We assume that once officers are embedded the number of charges per officer will return to and stay at 2019/20 levels. However, we assume that there is a lag of three years between recruitment and a return to 2019/20 levels of charges, as this is the time it has taken between the start of the uplift programme and an increase in that indicator. We therefore project that charges per officer will return to 2019/20 levels in 2026/27, increasing uniformly between 2022/23 and 2026/27. 
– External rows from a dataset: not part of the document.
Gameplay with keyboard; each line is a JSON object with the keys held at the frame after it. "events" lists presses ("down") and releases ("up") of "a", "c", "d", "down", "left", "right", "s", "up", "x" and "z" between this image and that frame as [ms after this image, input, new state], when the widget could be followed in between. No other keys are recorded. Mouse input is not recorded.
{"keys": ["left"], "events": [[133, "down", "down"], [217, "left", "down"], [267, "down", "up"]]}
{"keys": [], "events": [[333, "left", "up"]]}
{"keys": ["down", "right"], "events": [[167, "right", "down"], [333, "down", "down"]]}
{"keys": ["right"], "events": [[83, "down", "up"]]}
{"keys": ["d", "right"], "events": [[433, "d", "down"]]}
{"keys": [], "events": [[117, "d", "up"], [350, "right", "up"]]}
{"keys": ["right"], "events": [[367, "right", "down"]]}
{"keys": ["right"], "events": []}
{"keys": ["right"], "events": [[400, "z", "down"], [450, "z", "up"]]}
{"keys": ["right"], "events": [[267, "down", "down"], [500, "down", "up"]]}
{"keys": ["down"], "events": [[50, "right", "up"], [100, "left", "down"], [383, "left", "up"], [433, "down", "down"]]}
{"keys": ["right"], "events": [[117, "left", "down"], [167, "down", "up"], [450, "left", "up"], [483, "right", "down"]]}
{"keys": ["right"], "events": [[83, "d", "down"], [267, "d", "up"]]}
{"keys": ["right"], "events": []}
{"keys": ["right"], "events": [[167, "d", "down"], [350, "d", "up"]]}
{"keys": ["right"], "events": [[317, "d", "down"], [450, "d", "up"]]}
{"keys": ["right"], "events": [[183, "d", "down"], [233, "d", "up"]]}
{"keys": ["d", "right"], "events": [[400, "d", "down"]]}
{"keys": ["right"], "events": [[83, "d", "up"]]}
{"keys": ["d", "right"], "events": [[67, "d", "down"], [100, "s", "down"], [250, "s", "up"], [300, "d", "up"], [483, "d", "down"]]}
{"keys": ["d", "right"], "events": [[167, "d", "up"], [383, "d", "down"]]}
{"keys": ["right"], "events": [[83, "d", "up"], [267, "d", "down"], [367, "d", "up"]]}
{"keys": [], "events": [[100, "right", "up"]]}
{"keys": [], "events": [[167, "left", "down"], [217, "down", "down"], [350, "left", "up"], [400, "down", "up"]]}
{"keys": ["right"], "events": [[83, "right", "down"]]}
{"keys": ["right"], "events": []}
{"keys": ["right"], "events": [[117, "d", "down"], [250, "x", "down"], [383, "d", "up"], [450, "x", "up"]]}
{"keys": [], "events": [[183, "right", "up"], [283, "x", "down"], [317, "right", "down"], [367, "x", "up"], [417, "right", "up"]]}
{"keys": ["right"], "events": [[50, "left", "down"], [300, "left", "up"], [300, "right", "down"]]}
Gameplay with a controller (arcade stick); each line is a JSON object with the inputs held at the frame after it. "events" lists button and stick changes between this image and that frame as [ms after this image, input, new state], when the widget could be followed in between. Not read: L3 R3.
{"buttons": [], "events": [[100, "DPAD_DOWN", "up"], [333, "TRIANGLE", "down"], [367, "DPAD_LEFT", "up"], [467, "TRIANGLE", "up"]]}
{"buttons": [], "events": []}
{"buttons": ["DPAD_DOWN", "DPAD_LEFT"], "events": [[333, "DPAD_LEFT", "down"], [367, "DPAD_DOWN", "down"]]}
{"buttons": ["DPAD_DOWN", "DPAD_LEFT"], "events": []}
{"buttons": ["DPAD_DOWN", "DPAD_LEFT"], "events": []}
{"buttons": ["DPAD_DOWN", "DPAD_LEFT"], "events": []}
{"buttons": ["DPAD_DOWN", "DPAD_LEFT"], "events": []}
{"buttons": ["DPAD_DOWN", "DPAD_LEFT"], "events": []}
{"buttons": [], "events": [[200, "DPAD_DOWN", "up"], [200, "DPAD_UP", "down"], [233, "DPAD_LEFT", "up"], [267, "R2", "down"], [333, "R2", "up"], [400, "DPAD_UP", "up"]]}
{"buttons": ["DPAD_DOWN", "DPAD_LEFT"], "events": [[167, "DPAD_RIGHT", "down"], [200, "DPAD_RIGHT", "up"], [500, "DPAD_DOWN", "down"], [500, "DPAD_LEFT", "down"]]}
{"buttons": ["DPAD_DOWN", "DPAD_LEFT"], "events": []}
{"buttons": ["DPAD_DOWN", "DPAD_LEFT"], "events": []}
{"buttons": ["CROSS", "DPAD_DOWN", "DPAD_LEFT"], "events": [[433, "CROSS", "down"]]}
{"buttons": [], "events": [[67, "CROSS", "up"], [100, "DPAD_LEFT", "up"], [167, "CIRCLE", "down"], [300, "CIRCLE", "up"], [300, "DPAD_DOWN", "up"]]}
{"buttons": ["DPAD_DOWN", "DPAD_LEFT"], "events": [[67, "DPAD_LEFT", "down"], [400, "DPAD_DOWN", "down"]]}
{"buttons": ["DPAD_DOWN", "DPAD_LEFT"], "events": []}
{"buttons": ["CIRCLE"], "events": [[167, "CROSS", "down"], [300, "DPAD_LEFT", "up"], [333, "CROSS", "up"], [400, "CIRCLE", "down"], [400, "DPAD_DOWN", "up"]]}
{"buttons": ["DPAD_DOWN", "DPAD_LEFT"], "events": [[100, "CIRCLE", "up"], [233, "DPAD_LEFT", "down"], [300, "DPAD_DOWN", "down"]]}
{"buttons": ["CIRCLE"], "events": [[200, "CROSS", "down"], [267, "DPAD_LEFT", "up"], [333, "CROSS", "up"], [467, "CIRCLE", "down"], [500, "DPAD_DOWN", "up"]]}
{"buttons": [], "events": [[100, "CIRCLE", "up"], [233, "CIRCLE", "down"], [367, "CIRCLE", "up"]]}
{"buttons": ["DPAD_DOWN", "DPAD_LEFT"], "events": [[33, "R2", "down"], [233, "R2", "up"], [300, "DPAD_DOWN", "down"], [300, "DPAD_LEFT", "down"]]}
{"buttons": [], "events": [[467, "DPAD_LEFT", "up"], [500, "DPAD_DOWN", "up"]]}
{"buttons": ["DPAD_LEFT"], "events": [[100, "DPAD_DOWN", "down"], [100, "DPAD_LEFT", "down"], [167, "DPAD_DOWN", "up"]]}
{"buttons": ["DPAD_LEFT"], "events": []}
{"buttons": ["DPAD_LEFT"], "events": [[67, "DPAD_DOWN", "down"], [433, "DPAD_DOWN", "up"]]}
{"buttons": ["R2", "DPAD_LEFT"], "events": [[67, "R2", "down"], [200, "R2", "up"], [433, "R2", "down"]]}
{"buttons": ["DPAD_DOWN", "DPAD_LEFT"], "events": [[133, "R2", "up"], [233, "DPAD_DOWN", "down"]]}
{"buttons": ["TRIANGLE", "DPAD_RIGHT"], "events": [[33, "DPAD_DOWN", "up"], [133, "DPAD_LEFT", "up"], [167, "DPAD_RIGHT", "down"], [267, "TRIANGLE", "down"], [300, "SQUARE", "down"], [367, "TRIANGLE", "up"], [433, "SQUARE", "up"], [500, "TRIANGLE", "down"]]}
In the magistrates’ courts, we assume that the least serious ‘summary’ cases are unaffected by the number of police officer charges as some of these are brought by non-police organisations and they are simple, routine offences. With all other cases, in both the crown and magistrates’ courts, increases occur in line with the lag described above. 

Prisons 

To project demand for prisons, we use the Ministry of Justice’s (MoJ) central estimate for prisoner numbers over the five years from 2022 to 2027, which was published in February 2023. 7 Ministry of Justice, ‘Criminal court statistics quarterly: April to June 2023’, 28 September 2023, retrieved 27 October 2023, https://www.gov.uk/government/statistics/criminal-court-statistics-quarterly-april-to-june-2023

The MoJ’s central estimate is that the prisoner population will rise by 13.5% between March 2020 and March 2025 (and by 20.9% between March 2021 and March 2025). This projection incorporates the recruitment of the additional 20,000 police officers and the estimated impact of other policies, including: the provisions for increasing the release point for violent and sexual offenders sentenced to a standard determinate sentence of four to seven years; the statutory instrument to increase custodial sentences for serious offenders with a custodial sentence of seven years or more; the Serious Crime Act 2015; the Offensive Weapons Act 2019; and the Domestic Abuse Bill 2020.